THE PROBLEM> The records below are to be reproduced exactly, with every picture left out.

┌──

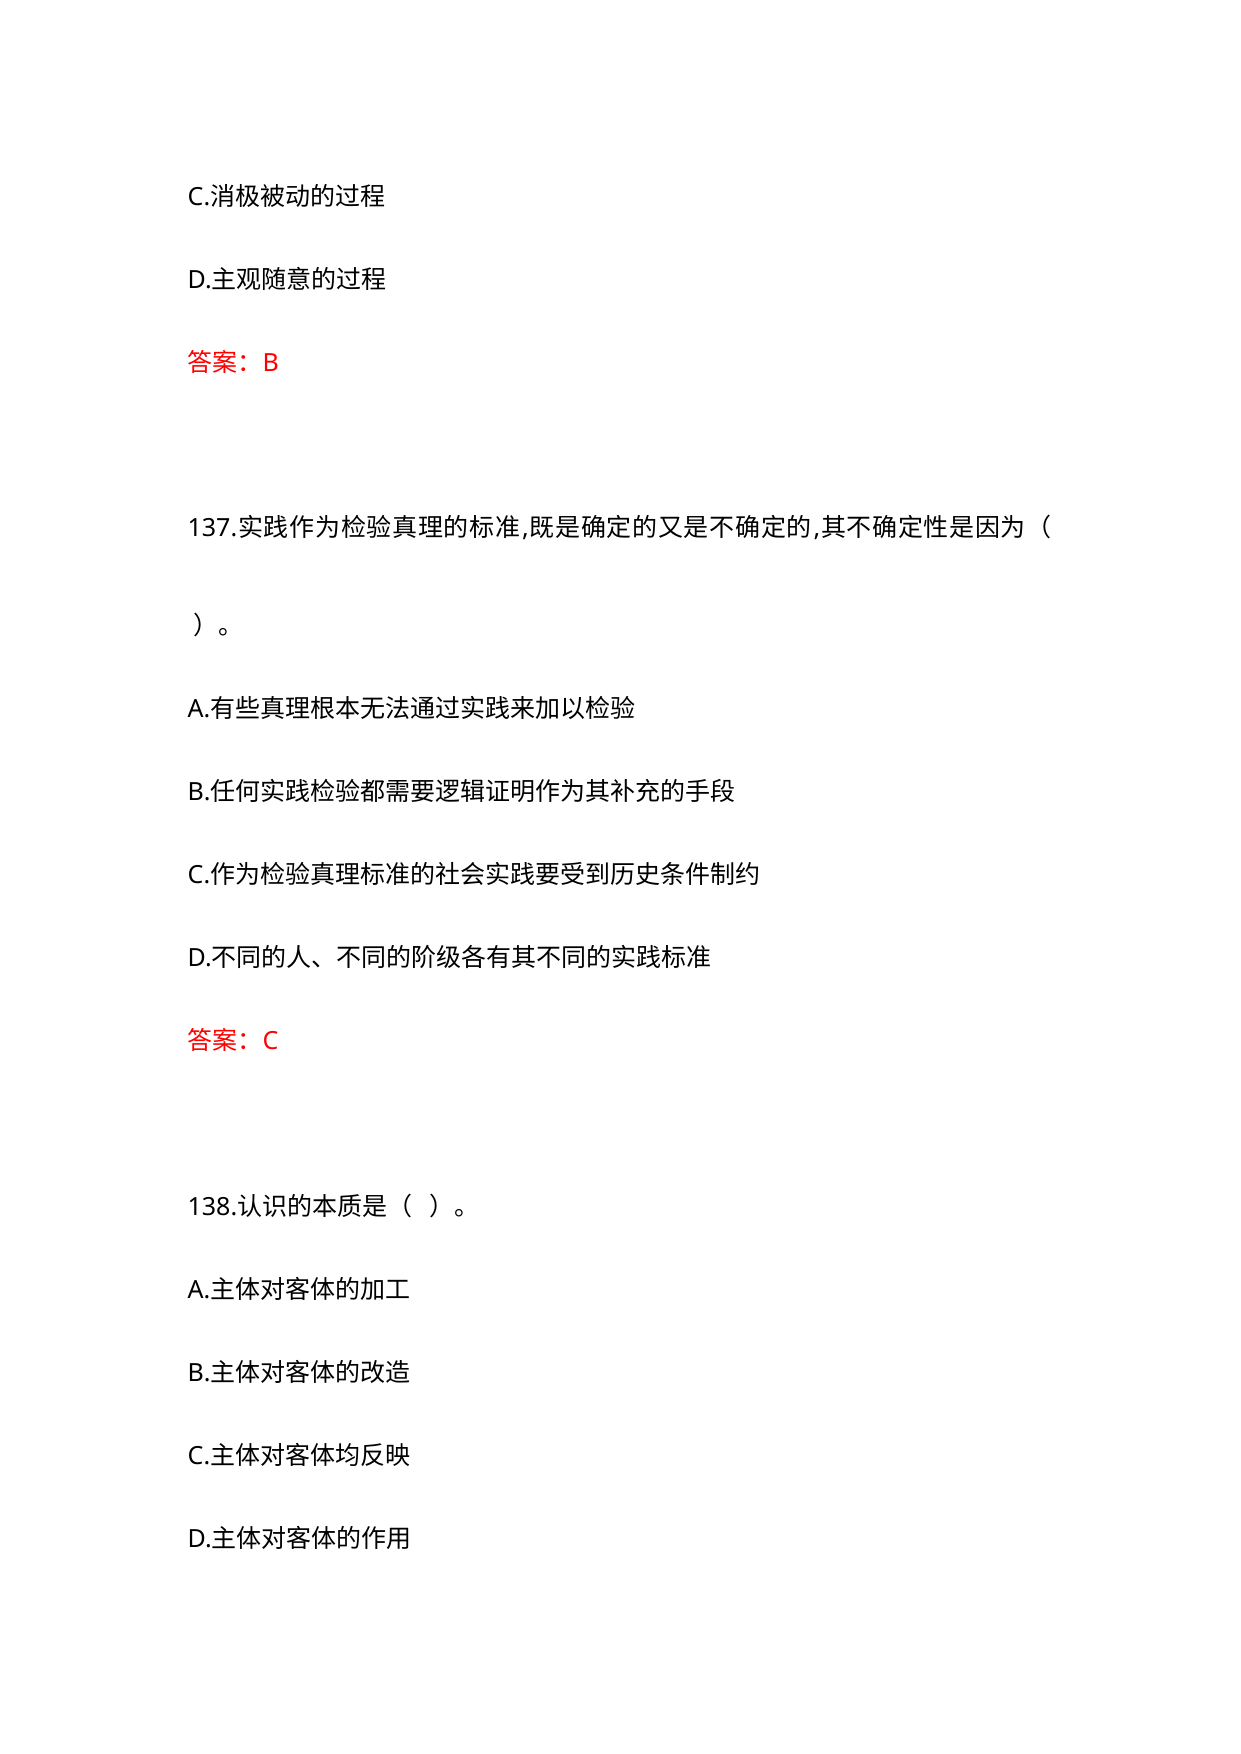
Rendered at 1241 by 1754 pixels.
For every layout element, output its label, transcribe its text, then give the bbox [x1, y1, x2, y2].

text B.任何实践检验都需要逻辑证明作为其补充的手段 [187, 757, 1053, 822]
text D.主观随意的过程 [187, 245, 1053, 310]
text C.主体对客体均反映 [187, 1421, 1053, 1486]
text D.不同的人、不同的阶级各有其不同的实践标准 [187, 923, 1053, 988]
text C.消极被动的过程 [187, 162, 1053, 227]
text 137.实践作为检验真理的标准,既是确定的又是不确定的,其不确定性是因为（ ）。 [187, 493, 1053, 656]
text 答案：B [187, 328, 1053, 393]
text B.主体对客体的改造 [187, 1338, 1053, 1403]
text A.主体对客体的加工 [187, 1255, 1053, 1320]
text 答案：C [187, 1006, 1053, 1071]
text D.主体对客体的作用 [187, 1504, 1053, 1569]
text 138.认识的本质是（ ）。 [187, 1172, 1053, 1237]
text C.作为检验真理标准的社会实践要受到历史条件制约 [187, 840, 1053, 905]
text A.有些真理根本无法通过实践来加以检验 [187, 674, 1053, 739]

└──

TASK RESULT>
Rendered at 1241 by 1754 pixels.
For every layout element, output its label, transcribe its text, then give the bbox [x1, y1, x2, y2].

text B.任何实践检验都需要逻辑证明作为其补充的手段 [187, 757, 1053, 822]
text D.主观随意的过程 [187, 245, 1053, 310]
text C.主体对客体均反映 [187, 1421, 1053, 1486]
text D.不同的人、不同的阶级各有其不同的实践标准 [187, 923, 1053, 988]
text C.消极被动的过程 [187, 162, 1053, 227]
text 137.实践作为检验真理的标准,既是确定的又是不确定的,其不确定性是因为（ ）。 [187, 493, 1053, 656]
text 答案：B [187, 328, 1053, 393]
text B.主体对客体的改造 [187, 1338, 1053, 1403]
text A.主体对客体的加工 [187, 1255, 1053, 1320]
text 答案：C [187, 1006, 1053, 1071]
text D.主体对客体的作用 [187, 1504, 1053, 1569]
text 138.认识的本质是（ ）。 [187, 1172, 1053, 1237]
text C.作为检验真理标准的社会实践要受到历史条件制约 [187, 840, 1053, 905]
text A.有些真理根本无法通过实践来加以检验 [187, 674, 1053, 739]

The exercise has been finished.